Records provided: Begin

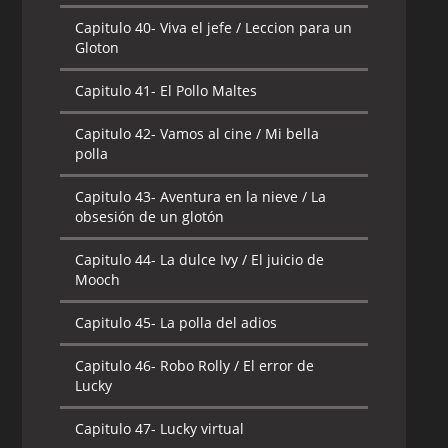
Capitulo 40-
Viva el jefe / Leccion para un
Gloton
Capitulo 41-
El Pollo Maltes
Capitulo 42-
Vamos al cine / Mi bella
polla
Capitulo 43-
Aventura en la nieve / La
obsesión de un glotón
Capitulo 44-
La dulce Ivy / El juicio de
Mooch
Capitulo 45-
La polla del adios
Capitulo 46-
Robo Rolly / El error de
Lucky
Capitulo 47-
Lucky virtual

Records provided: End

▶ _Task directions_: For each record above, write out every line exactly and skip the pictures.

▶ _Written answer_:
Capitulo 40-
Viva el jefe / Leccion para un
Gloton
Capitulo 41-
El Pollo Maltes
Capitulo 42-
Vamos al cine / Mi bella
polla
Capitulo 43-
Aventura en la nieve / La
obsesión de un glotón
Capitulo 44-
La dulce Ivy / El juicio de
Mooch
Capitulo 45-
La polla del adios
Capitulo 46-
Robo Rolly / El error de
Lucky
Capitulo 47-
Lucky virtual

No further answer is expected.